Rap music is one of the most controversial music styles today. Its harsh messages and fast-paced rhythm are just too much for some people to understand. A prime example of this style is Magic. His latest release, Thuggin’, is a compilation of delicate subject matter and raw emotion.
With subjects ranging from murder and gangs, marijuana and sex, Thuggin’ covers a lot of ground. Helping Magic deliver his message is a wide range of rap talents. Murder-C helps out with the tunes “Wobble, Wobble”, “Do You Really Want Peace”, “Club Thang”, and “We Gon Ride”. Also lending a voice is Ms. Peaches. Her sultry tone adds true music and melody to “Freaky” and “Wanna Get Away”. Well-known rap artist and executive producer Master P is featured in the fight song “Ice on My Wrist”.
Specifically, one of the many disturbing elements on Thuggin’ is the explicit lyrics about hate and death.

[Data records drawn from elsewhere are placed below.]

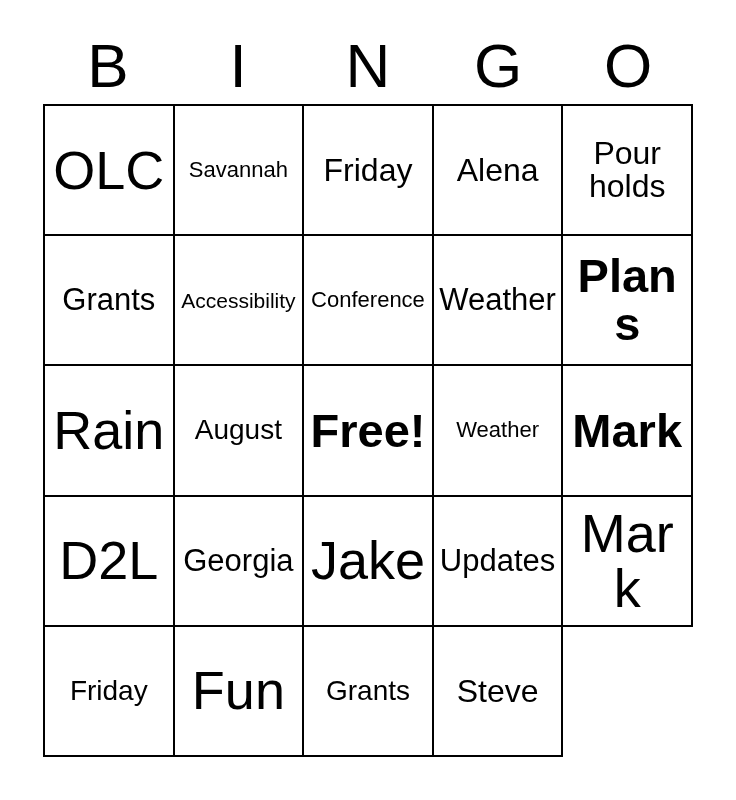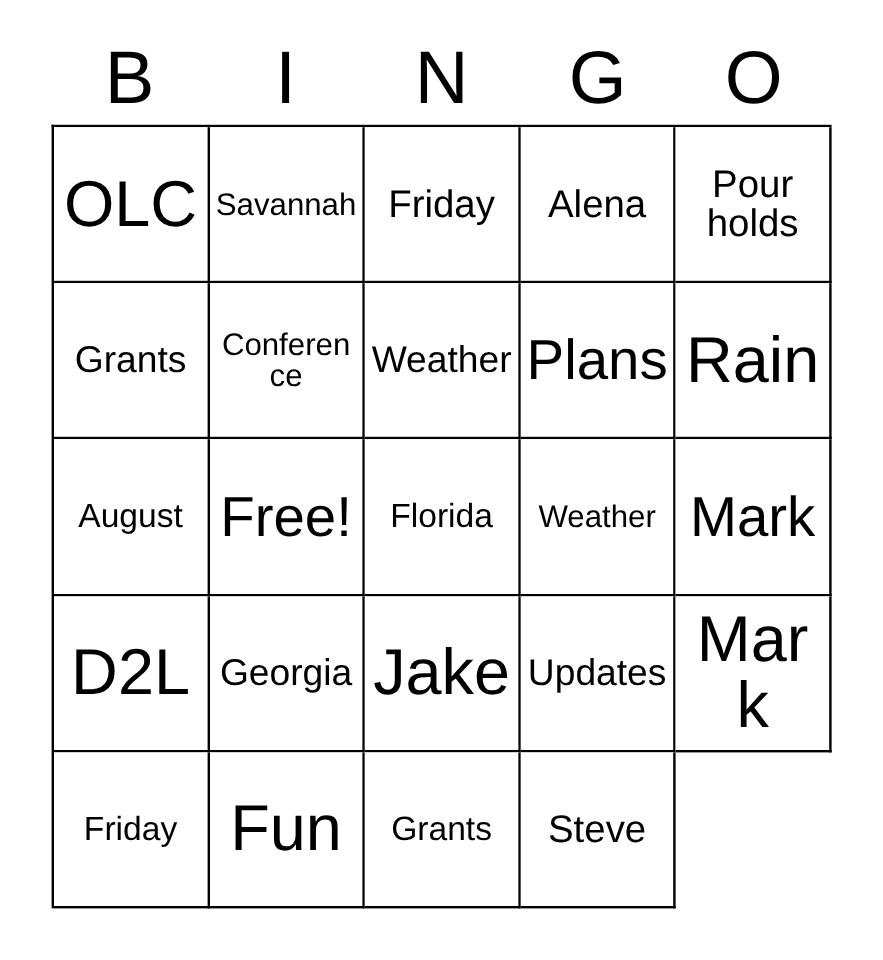--- a/index.html
+++ b/index.html
@@ -86,7 +86,7 @@
   .fs-lg  { font-size: 32px; }
   .fs-md  { font-size: 28px; }
   .fs-sm  { font-size: 31px; }
-  .fs-xs  { font-size: 26px; }
+  .fs-xs  { font-size: 22px; }
   .fs-xxs { font-size: 21px; }
 </style>
 </head>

In “Do You Really Want Peace”, Murder-C alludes to being a murderer. It’s as if he’s praising himself for taking a person’s life. This subject is not only rooted in this song; its presence appears in “Ice on My Wrist”, “Keep it Gangsta”, and “9th Ward’, along with other references to violence in many others.
I find it hard to see the good in music that purposely focuses on such negative subjects. Magic wanted to show the flip side of death and how appreciative we should be for the life we have with the song “Thank You Lord for My Life”, which was written in memory of Stacy Leigh. It’s just a shame that a song with such a positive message as this is followed by “Keep it Gangsta” and “Thugs”. Not only does this singularly positive tune share the cover with violence and hate, it also follows the song “Puff Puff”, suitably named after the joys of smoking pot. By placing this song amongst others of such negative influence, the powerful message is buried. It would have helped ease the negativity if Magic closed up shop with this one.
Released by No Limit Records, Thuggin’ is a difficult blend of hard-core lyrics and base-cranking beats. Magic’s raspy voice is great, but his brutal content and repetitive phrases start getting old after a while. While Ms. Peaches’ lustrous tone comes shining through toward the end and a varied compilation of rap artists contribute their unique styles, it just isn’t enough to save Thuggin’.